L’accident subi par une victime a pu engendrer chez elle un lourd handicap qui nécessite de réadapter son environnement de vie. En effet, le handicap s’exprime chez une personne lourdement handicapée par une importante limitation de son interaction avec son environnement. Son logement qui était adapté, lorsqu’elle était valide et parfaitement autonome, ne l’est plus au regard de son handicap.

La victime peut donc obtenir une indemnisation destinée à lui permettre d’aménager son logement, ceci afin de compenser sa perte d’autonomie, et lui assurer un confort de vie.

L’indemnisation permettra par exemple de couvrir les frais d’aménagements concernant l’accessibilité des pièces du logement et des sanitaires, mais également d’équiper le logement de dispositifs électroniques permettant de pallier la perte d’autonomie (un monte escalier, par exemple) ou de l’acquisition d’un domicile mieux adapté prenant en compte le surcoût financier engendré par cette acquisition.

En outre, il est possible d’inclure au titre de l’indemnisation de ce poste de préjudice :

  • Les frais de déménagement et de ré-emménagement,
  • Les frais liés à un surcoût de loyer pour un logement plus grand induit par des difficultés de mobilité de la victime devenue handicapée,
  • Les frais de structure nécessaire à la victime handicapée afin qu’elle puisse disposer d’un autre lieu de vie, extérieur à son logement habituel, de type foyer ou maison médicalisée.
  • Frais d’adaptation de véhicule

Comme l’aménagement du logement, l’accident subi par une victime peut nécessiter d’adapter son véhicule à son nouvel handicap. En effet, une personne handicapée peut continuer à conduire un véhicule à condition qu’il soit adapté à son handicap, par un dispositif technique suffisant destiné à pallier sa perte d’autonomie.

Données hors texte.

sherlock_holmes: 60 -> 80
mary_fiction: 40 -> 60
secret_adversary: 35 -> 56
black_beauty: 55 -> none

Pour les personnes atteintes de tétraplégie, il s’agira par exemple d’installer un accélérateur et un frein sous le volant en lieu et place des pédales classiques, adapter le véhicule pour lui permettre de l’accueillir en fauteuil roulant, etc ….

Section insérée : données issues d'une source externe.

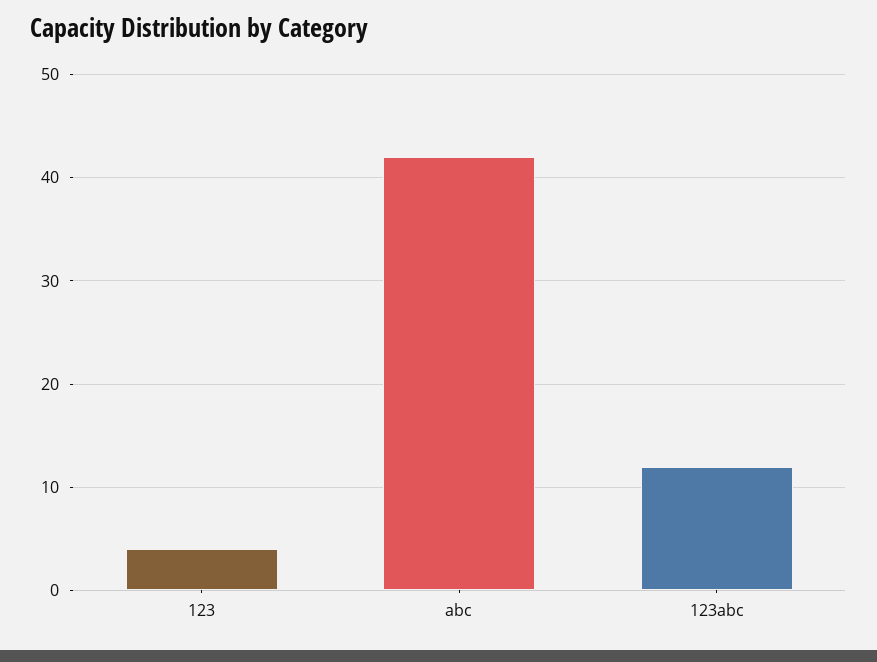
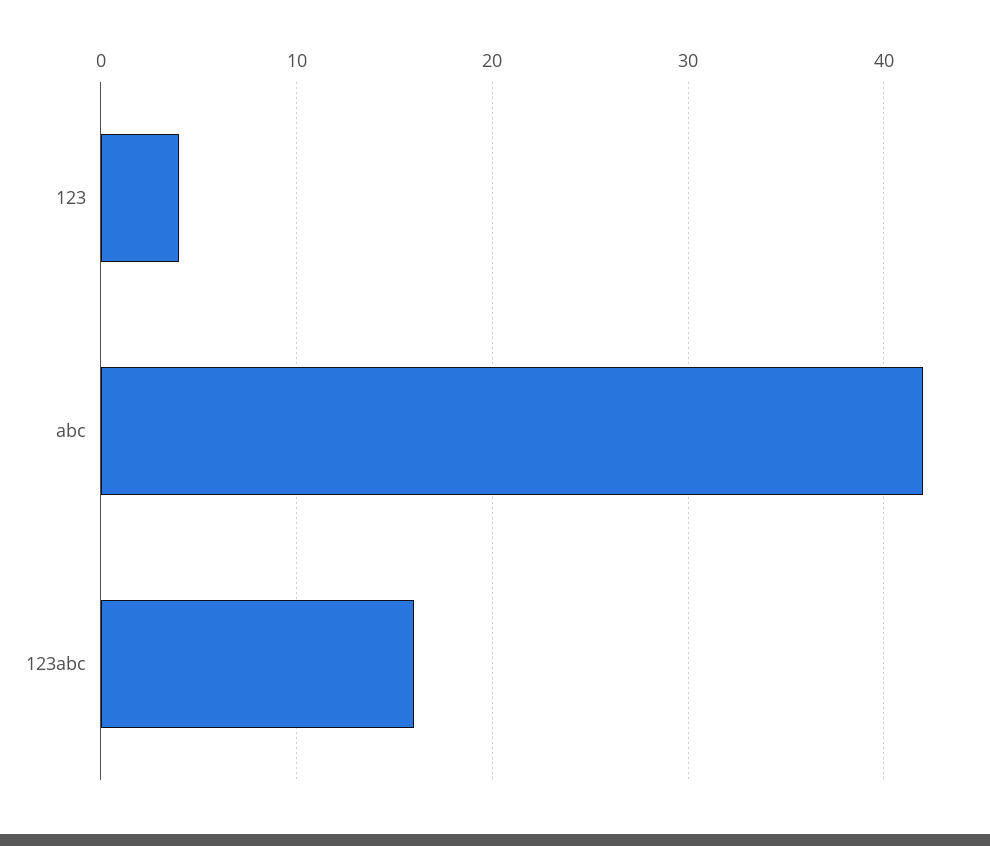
123abc: 12 -> 16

Toutes ces installations engendrent des frais importants qui constituent un préjudice pour la victime qui doit être indemnisée.

Son indemnisation peut être sollicitée auprès de l’assureur à l’appui d’un recours en indemnisation amiable ou judiciaire .

L’indemnisation de ce poste de préjudice comprend notamment :

  • Les dépenses liées à l’adaptation d’un véhicule, mais aussi le surcoût d’achat d’un véhicule susceptible d’être adapté ;
  • Les surcoûts liés au renouvellement du véhicule et à son entretien…

Sont assimilés à ces frais d’adaptation, les surcoûts en frais de transport rendus nécessaires à la victime en raison de ses difficultés d’accessibilité aux transports en commun, survenus depuis le dommage corporel. Mais la jurisprudence indemnise notamment au titre des frais d’adaptation de véhicule, les frais liés à la nécessité de passer un permis spécifique.